多様な価値観を持つ人材を活用するために、一人ひとりの仕事に対する志向や目標を大切にし、自社の成長とどうマッチさせていくかに取り組む企業も増えています。例えば、人材が必要な部署や、新たな事業に社員が自分の意思で挑戦できる「社内公募制度」や、個人の考え方を生かすマネジメントが浸透している企業であれば、自分のキャリアに関して主体的に考え、行動し、やりがいを持って働き続けられる可能性が広がるでしょう。

ダイバーシティが進む企業で働く時の注意点・課題について

ダイバーシティ推進企業で働く際に注意したいことや、ダイバーシティの現状と課題点について解説します。

自分の責任でキャリアを築いていく必要がある

企業におけるダイバーシティとは、決して「従業員に優しい」だけの世界ではありません。多様な価値観と意思が尊重される組織では、同時に、自身の責任で自律的なキャリア形成をすることが求められるからです。労働時間や働く場所の選択肢が増えるにつれ、企業は個人に対してさらなる成果を求めます。自由と責任はセットなのです。短い時間でどうすれば成長できるか、生産性が上がるかを、自身で考える必要もあります。個が尊重される社会には厳しい一面もあると理解しておきましょう。

ダイバーシティを推進している企業の探し方

企業が取り組むダイバーシティ推進について知るには、企業のWebサイトで情報をチェックする方法があります。特に2023年3月決算期からは、上場企業を中心に従業員の育成や活躍への投資に関する「人的資本経営」の開示が義務化されるため、ダイバーシティ関連の開示項目も大きく増えることになっています。興味のある企業については、Webサイトで詳しい情報をチェックしましょう。

また経済産業省では、多様な人材の能力を生かし、価値創造につなげている企業を表彰する「新・ダイバーシティ経営企業100選」を平成24年度から令和2年度まで実施しています。こちらのサイトでは、各社の定性的な取り組みについても詳しく知ることができるでしょう。

* **データ抜粋**:
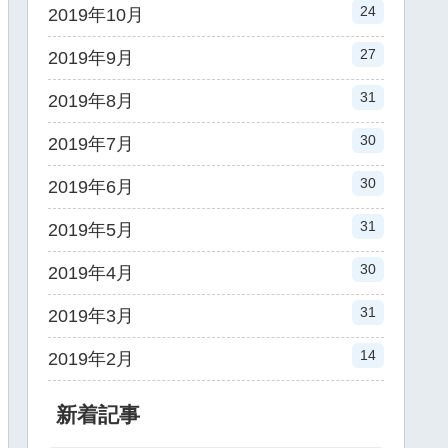
24
2019年10月
27
2019年9月
31
2019年8月
30
2019年7月
30
2019年6月
31
2019年5月
30
2019年4月
31
2019年3月
14
2019年2月
新着記事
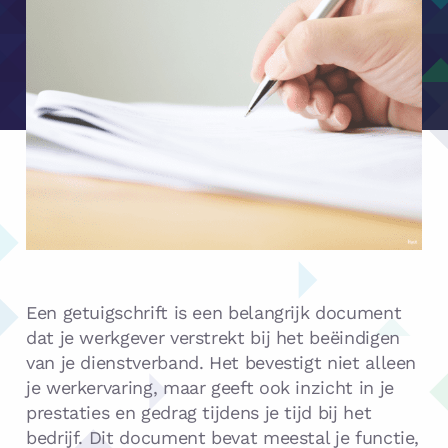
Een getuigschrift is een belangrijk document
dat je werkgever verstrekt bij het beëindigen
van je dienstverband. Het bevestigt niet alleen
je werkervaring, maar geeft ook inzicht in je
prestaties en gedrag tijdens je tijd bij het
bedrijf. Dit document bevat meestal je functie,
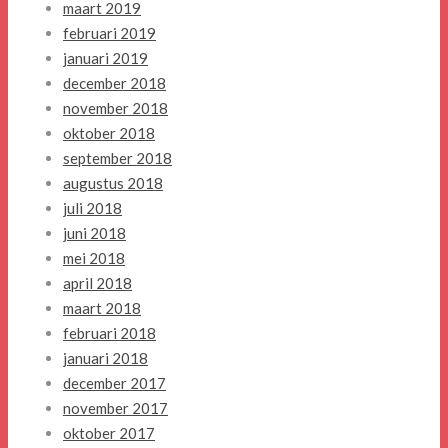
maart 2019
februari 2019
januari 2019
december 2018
november 2018
oktober 2018
september 2018
augustus 2018
juli 2018
juni 2018
mei 2018
april 2018
maart 2018
februari 2018
januari 2018
december 2017
november 2017
oktober 2017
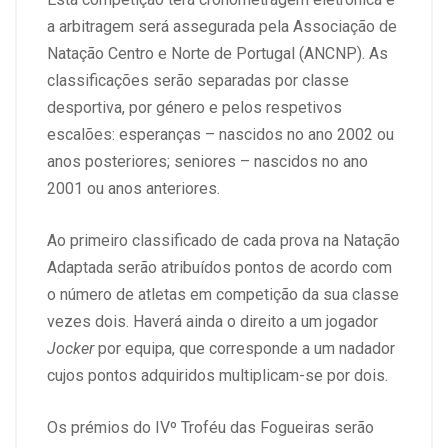
a arbitragem será assegurada pela Associação de
Natação Centro e Norte de Portugal (ANCNP). As
classificações serão separadas por classe
desportiva, por género e pelos respetivos
escalões: esperanças – nascidos no ano 2002 ou
anos posteriores; seniores – nascidos no ano
2001 ou anos anteriores.
Ao primeiro classificado de cada prova na Natação
Adaptada serão atribuídos pontos de acordo com
o número de atletas em competição da sua classe
vezes dois. Haverá ainda o direito a um jogador
Jocker
por equipa, que corresponde a um nadador
cujos pontos adquiridos multiplicam-se por dois.
Os prémios do IVº Troféu das Fogueiras serão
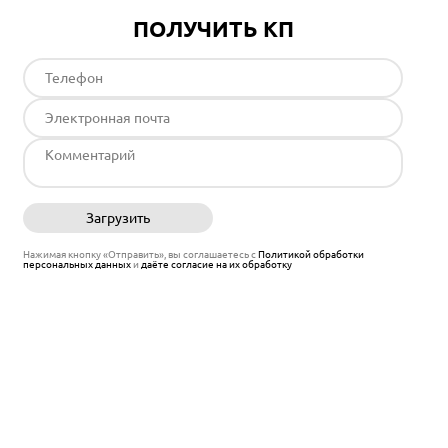
ПОЛУЧИТЬ КП
Загрузить
Отправить
Нажимая кнопку «Отправить», вы соглашаетесь с
Политикой обработки
персональных данных
и
даёте согласие на их обработку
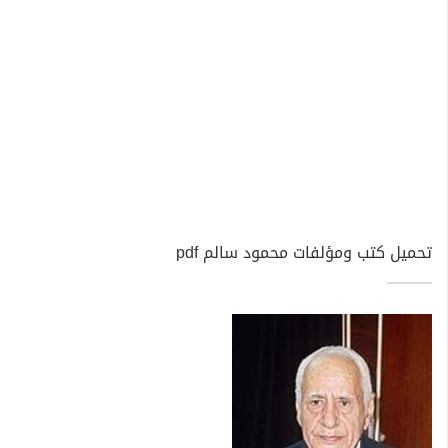
تحميل كتب ومؤلفات محمود سالم pdf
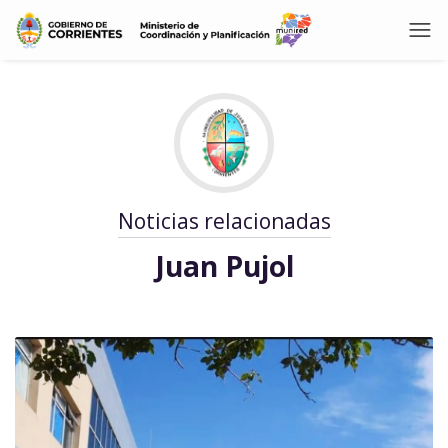
Noticias relacionadas
Juan Pujol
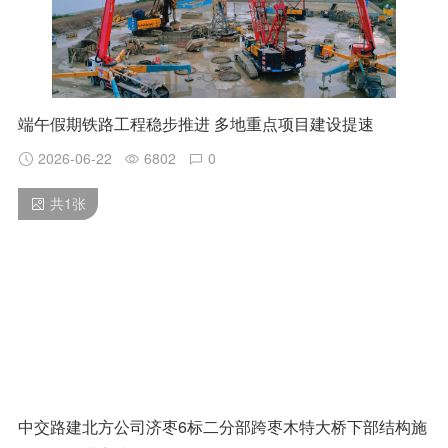
端午假期铁路工程稳步推进 多地重点项目建设提速
2026-06-22
6802
0
共
1
张
中交路建北方公司济枣6标二分部跨枣木特大桥下部结构施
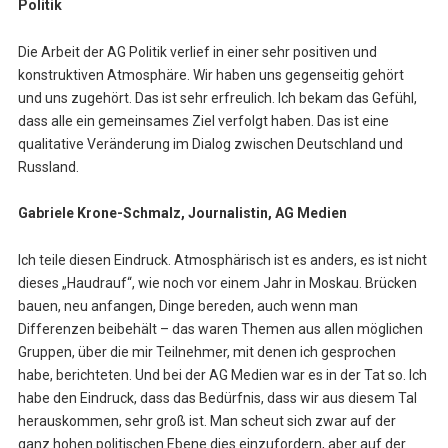
Politik
Die Arbeit der AG Politik verlief in einer sehr positiven und
konstruktiven Atmosphäre. Wir haben uns gegenseitig gehört
und uns zugehört. Das ist sehr erfreulich. Ich bekam das Gefühl,
dass alle ein gemeinsames Ziel verfolgt haben. Das ist eine
qualitative Veränderung im Dialog zwischen Deutschland und
Russland.
Gabriele Krone-Schmalz, Journalistin, AG Medien
Ich teile diesen Eindruck. Atmosphärisch ist es anders, es ist nicht
dieses „Haudrauf“, wie noch vor einem Jahr in Moskau. Brücken
bauen, neu anfangen, Dinge bereden, auch wenn man
Differenzen beibehält – das waren Themen aus allen möglichen
Gruppen, über die mir Teilnehmer, mit denen ich gesprochen
habe, berichteten. Und bei der AG Medien war es in der Tat so. Ich
habe den Eindruck, dass das Bedürfnis, dass wir aus diesem Tal
herauskommen, sehr groß ist. Man scheut sich zwar auf der
ganz hohen politischen Ebene dies einzufordern, aber auf der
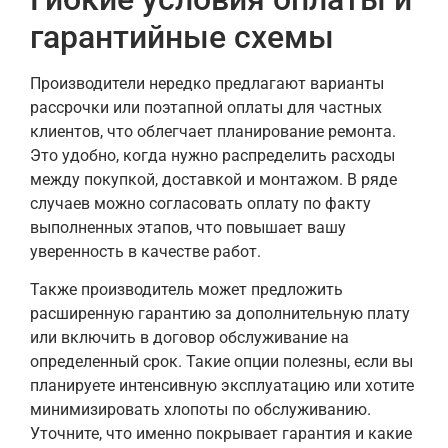
гарантийные схемы
Производители нередко предлагают варианты
рассрочки или поэтапной оплаты для частных
клиентов, что облегчает планирование ремонта.
Это удобно, когда нужно распределить расходы
между покупкой, доставкой и монтажом. В ряде
случаев можно согласовать оплату по факту
выполненных этапов, что повышает вашу
уверенность в качестве работ.
Также производитель может предложить
расширенную гарантию за дополнительную плату
или включить в договор обслуживание на
определенный срок. Такие опции полезны, если вы
планируете интенсивную эксплуатацию или хотите
минимизировать хлопоты по обслуживанию.
Уточните, что именно покрывает гарантия и какие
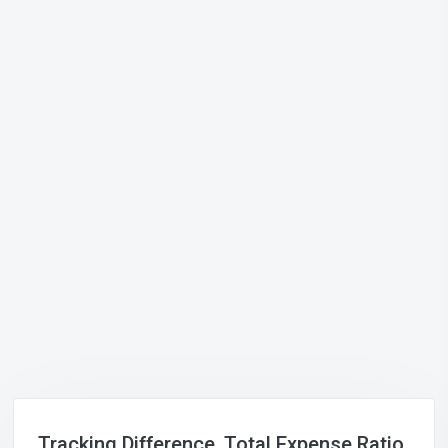
Tracking Difference, Total Expense Ratio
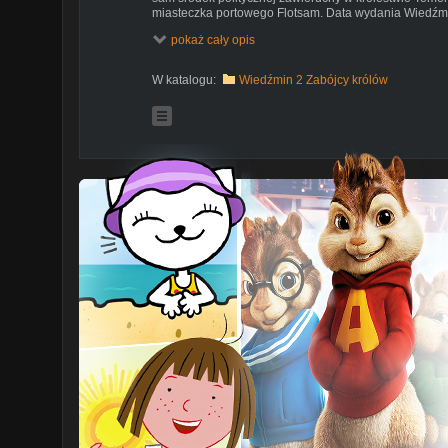
miasteczka portowego Flotsam. Data wydania Wiedźmi
Project Red. Gramy Geraltem z Rivii, który ma amnezj
pokaż cały opis
książek Andrzeja Sapkowskiego. Pan Gerwant próbuje
na nowo odkryć kim jest. Wkońcu odkrywa fakty ze swoje
Na moim lets playu przejdziemy nie tylko wątek główny,
W katalogu:
Wiedźmin 2 Zabójcy królów
Spróbuję wam pokazać kilka sekretów, easter eggów i
przewodnictwem pokochacie tę grę tak bardzo jak ja 
INFO
Zaczynamy od prologu, gdzie nasz bohater wspomina
dnia szturmu. Foltest w tarapatch. Vernon Roche. Geralt
przesłuchaniu. Geralt i Triss vs Smok. Geralt prywatny
Wiedźmin Geralt ekspert od pięknych SMOKÓW.
#wiedźmin #cdprojektred #thewitcher
SOCIAL
- INSTAGRAM:
https://www.instagram.com/goaty.ac/
SPIS
00:00 - Witam się
00:23 - Gramy
48:43 - Żegnam się
jestem sprytna albo nic mi to nie da
Wiedźmin 2: Edycja Rozszerzona
Wiedźmin 2: Zabójcy Królów
The Witcher 2: Assassins of Kings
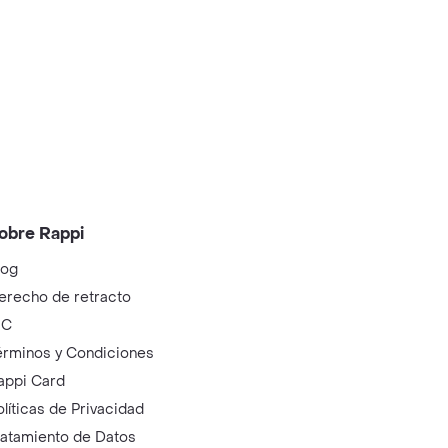
obre Rappi
log
erecho de retracto
IC
érminos y Condiciones
appi Card
olíticas de Privacidad
ratamiento de Datos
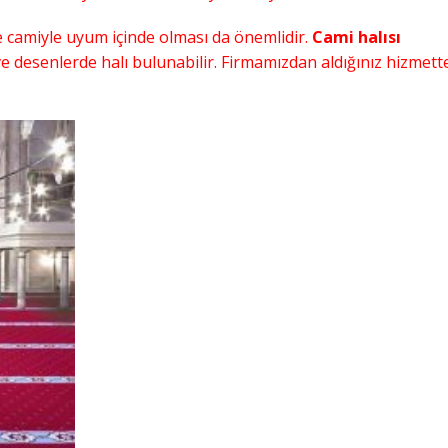
e camiyle uyum içinde olması da önemlidir.
Cami halısı
e desenlerde halı bulunabilir. Firmamızdan aldığınız hizmett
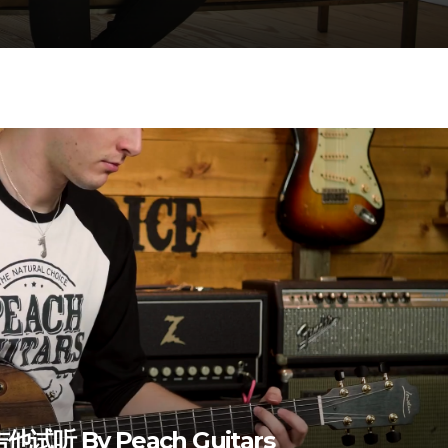
他试听 By Peach Guitars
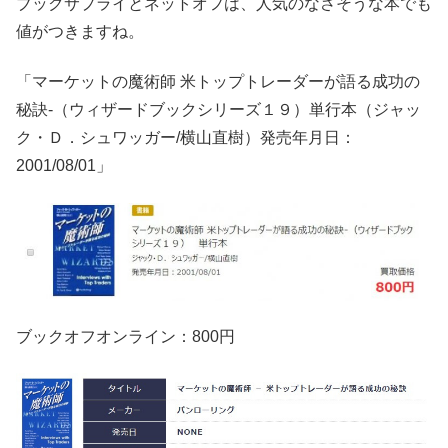
ブックサプライとネットオフは、人気のなさそうな本でも
値がつきますね。
「マーケットの魔術師 米トップトレーダーが語る成功の
秘訣-（ウィザードブックシリーズ１９）単行本（ジャッ
ク・Ｄ．シュワッガー/横山直樹）発売年月日：
2001/08/01」
ブックオフオンライン：800円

* **演習課題**:
1. 本文に基づき、次の問いにそれぞれ答えてください。
(a) 人材が必要な部署や新たな事業に、社員が自分の意思で挑戦できる制度は何と呼ばれていますか。
(b) 「人的資本経営」の開示が義務化されるのは、どの決算期からですか。
(c) 経済産業省の「新・ダイバーシティ経営企業100選」は、どの年度からどの年度まで実施されていますか。
2. 本文では、企業におけるダイバーシティが「従業員に優しい」だけの世界ではないとされています。その理由を本文に即して説明してください。

* **課題の解答**:
1.
(a) 「社内公募制度」です。
(b) 2023年3月決算期からです。
(c) 平成24年度から令和2年度までです。

2. 多様な価値観と意思が尊重される組織では、同時に、自身の責任で自律的にキャリアを形成することが求められるからです。労働時間や働く場所の選択肢が増えるにつれ、企業は個人にさらなる成果を求めるようになります。